Autonomous quadrotors with noisy and range-limited sensors explore an urban environment. Their objective is to simultaneously map an unknown occupancy graph (dark blue nodes and edges) and search for a ground target (red “+” marker) moving over this graph. The occupancy graph is embedded in a larger search grid. The state of a search grid cell that contains an occupancy graph node may be occupied or unoccupied (depending on the presence or absence of a target), whereas the state of cells with no occupancy graph nodes is always void. (Fig. 1 from the paper)
In standard military reconnaissance and search and rescue missions, people map uncertain environments and search for, detect and track targets. Autonomous mobile robots also are able to perform these tasks, potentially all at the same time. Both robotic and human teams may benefit from using cooperative sampling strategies that assimilate noisy measurements to estimate the environment or location of a target and guide the collection of subsequent measurements. That is why many methods are being proposed to efficiently address the map, search, and tracking objectives independently, as well as balancing the priorities, for example, by combining searching and tracking.
In a paper published in IEEE Robotics and Automation Letters, a team of University of Maryland researchers develop a cooperative mapping and target-search algorithm for a team of autonomous quadrotors equipped with noisy, range-limited sensors. The algorithm can concurrently map and search an unknown urban area, while detecting and tracking a mobile ground target. Cooperative Mapping and Target Search over an Unknown Occupancy Graph Using Mutual Information was written by ISR/Maryland Robotics Center postdoctoral researcher Artur Wolek, Ph.D. students Sheng Cheng and Debdipta Goswami, and their advisor, Maryland Robotics Center Director Derek Paley (AE/ISR).

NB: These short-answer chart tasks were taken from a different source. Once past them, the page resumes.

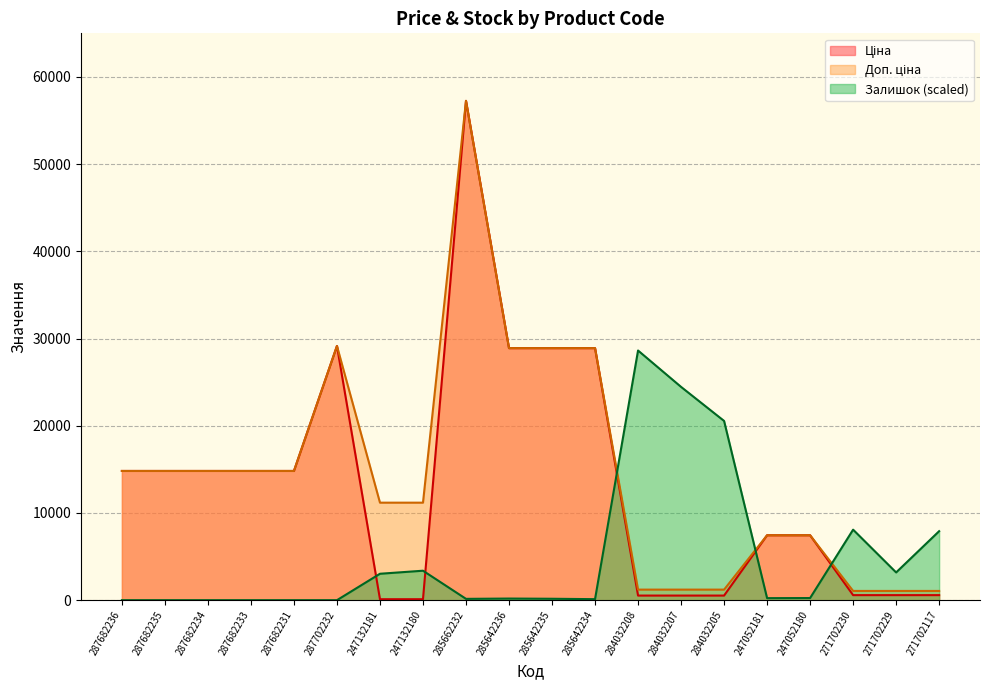

At which category is the sum across all series the highest?

285662232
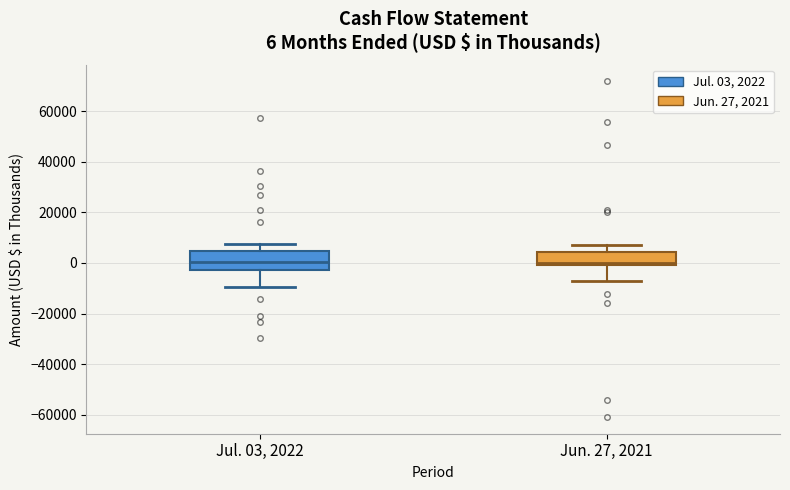

Comparing the boxes themselves (not the whiskers), which one is the tallest?

Jul. 03, 2022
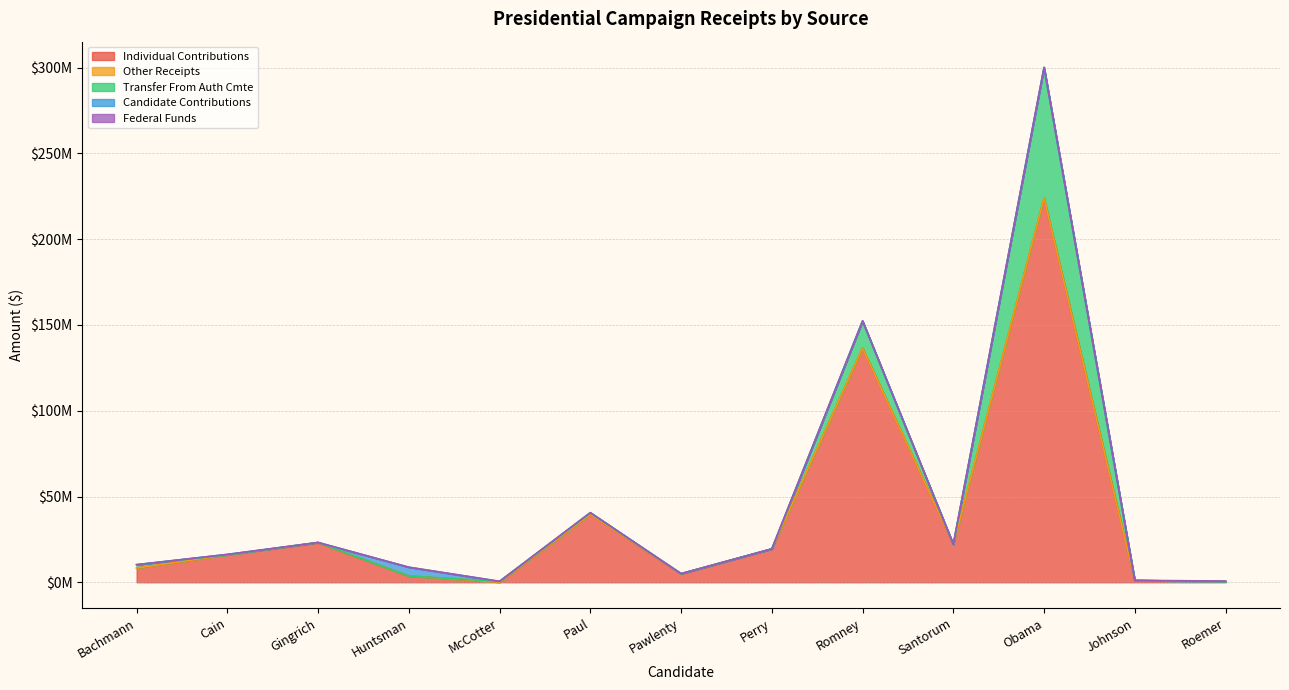

What is the total value across all series at Bachmann?

10256444.5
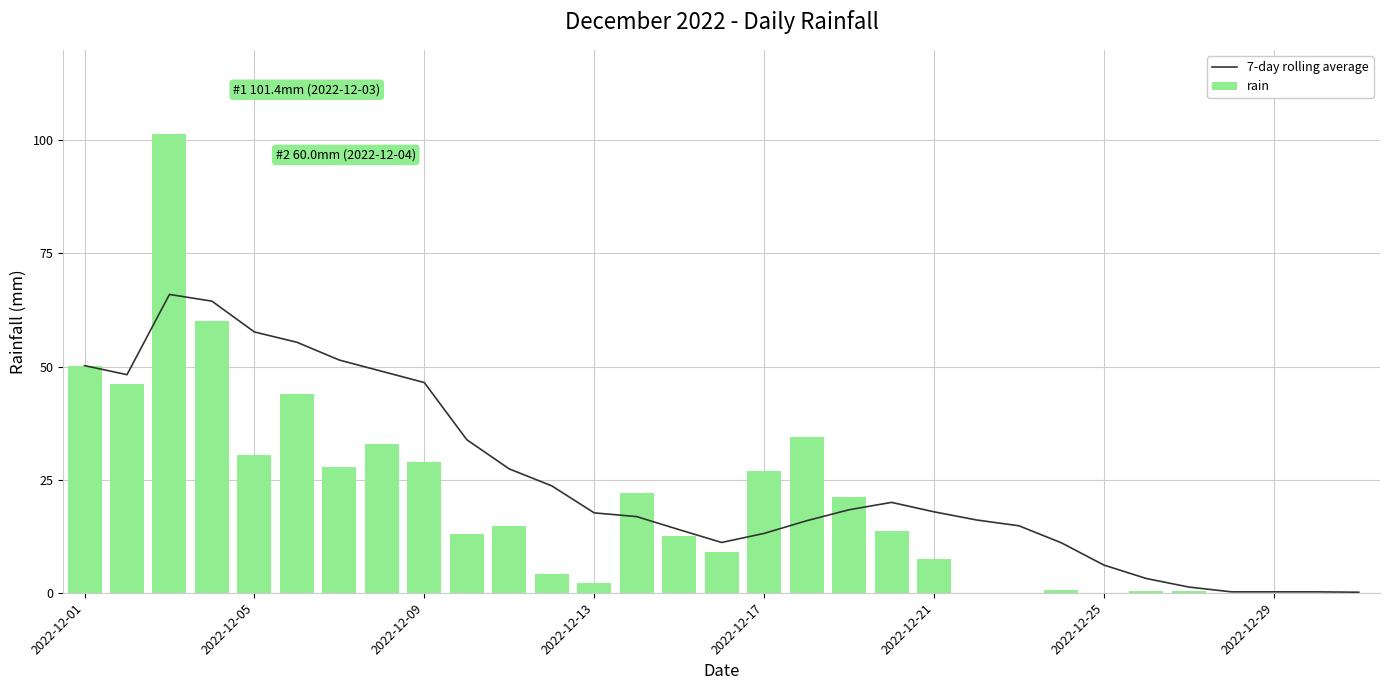

Is it true that 7-day rolling average equals 18.3 at 2022-12-05?

False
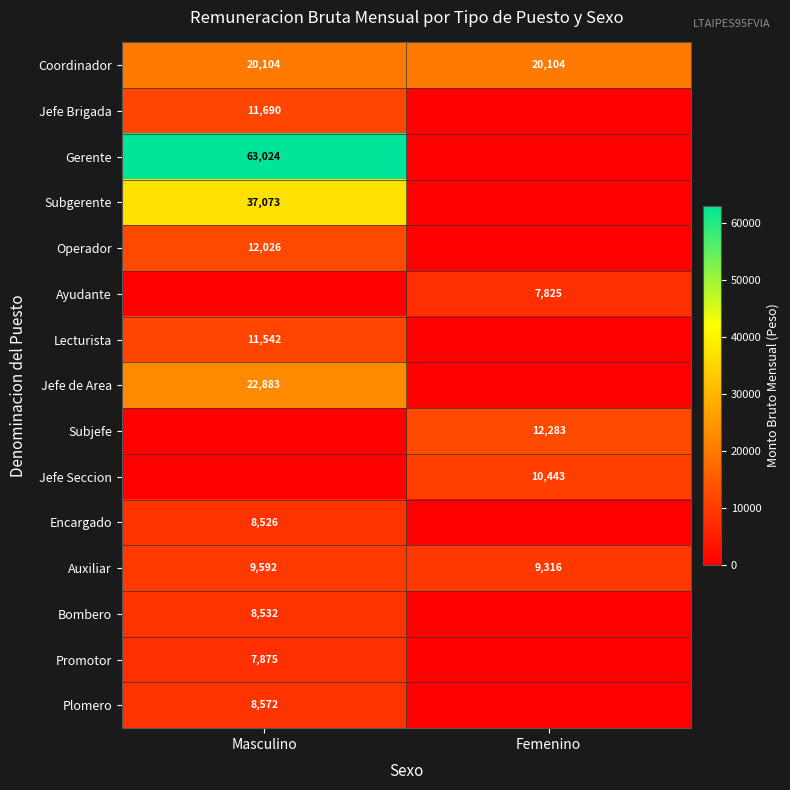

What is the average value of the Auxiliar series?

9454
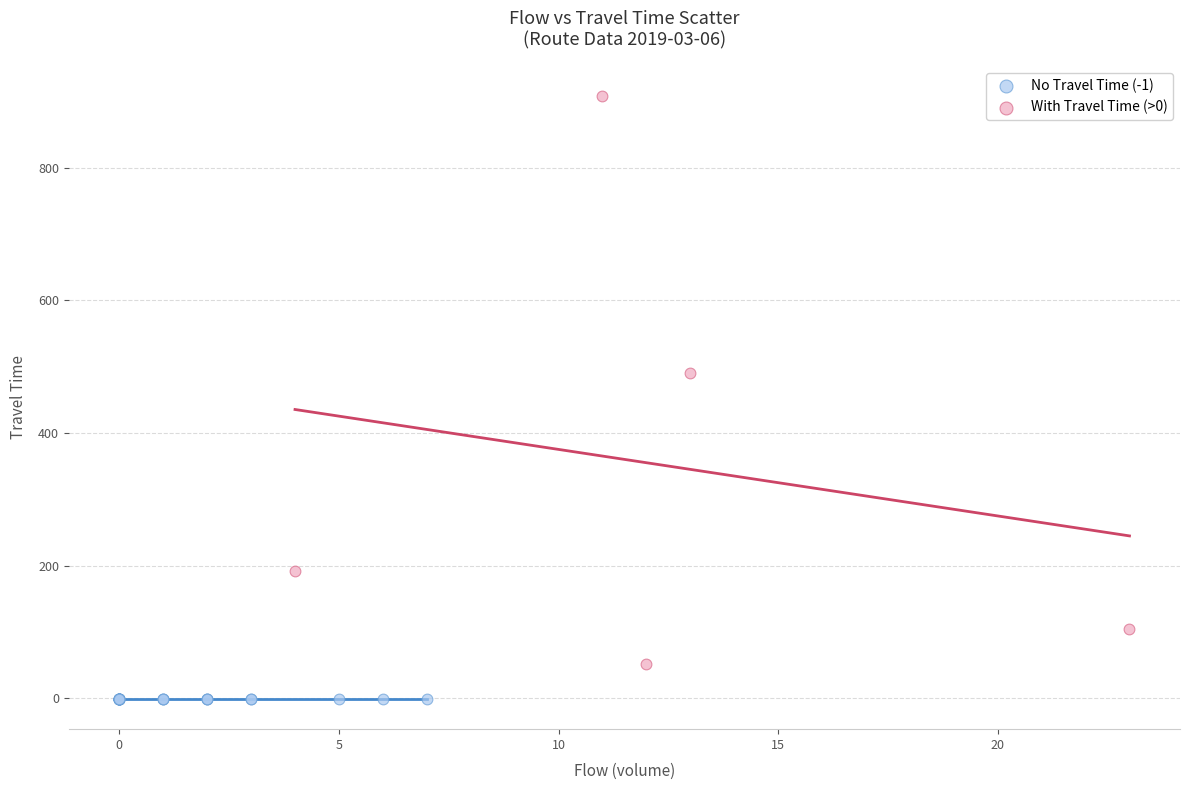

What are all the series names shown in the legend?

No Travel Time (-1), With Travel Time (>0)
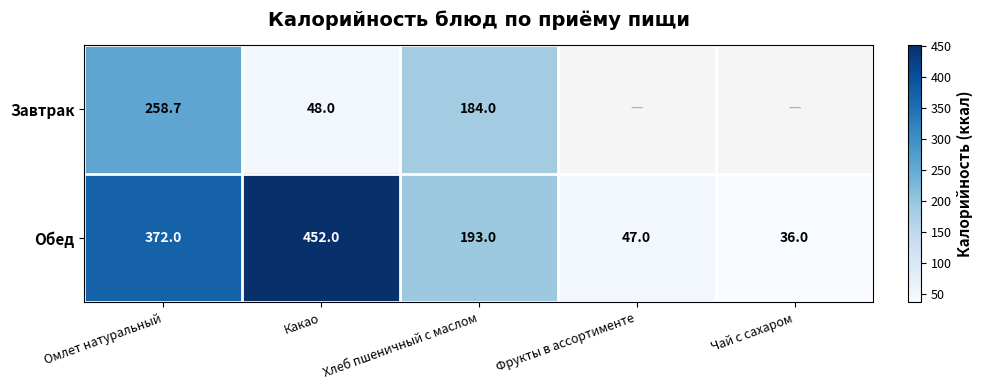

At which label is Обед closest to 244?

Хлеб пшеничный с маслом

The paper presents a cooperative-control algorithm that guides a team of autonomous quadrotors to simultaneously build an occupancy graph of an uncertain environment and detect a single target moving on this graph.
While their approach is related to other strategies that use mutual information and information-theoretic methods to guide mapping, search and tracking, the Maryland researchers consider a variation of the problem in which the environment is represented by an occupancy graph and focus on concurrent mapping and search. Related work on surveillance and pursuit and evasion over graphs or in continuous environments provides search guarantees, but assumes perfect target and mapping sensors. Paley and colleagues extend these approaches to the case where the graph is not known initially and is instead constructed “on the fly.”
The approach constructs an occupancy graph and target state graph from noisy sensor measurements, and is able to encode past and present target locations. It includes a biased random-walk target motion model for use in a likelihood ratio detector and tracker. It comprehensively generates sampling tasks that unifies mapping and search objectives using mutual information, and develops a task-assignment strategy that assigns conflict-free and locally optimal sampling paths to each agent.
The researchers tested the feasibility of their strategy with an outdoor flight test experiment involving two real and two Monte Carlo simulated quadrotors, and used numerical simulations to compare map and search performance to non-adaptive “lawnmower” and random coverage strategies. The results suggest that using mutual information leads to nodes and targets being detected sooner when compared to the non-adaptive methods, making mutual-information-based planning appropriate for scenarios in which gathering information is time sensitive, such as in search and rescue applications.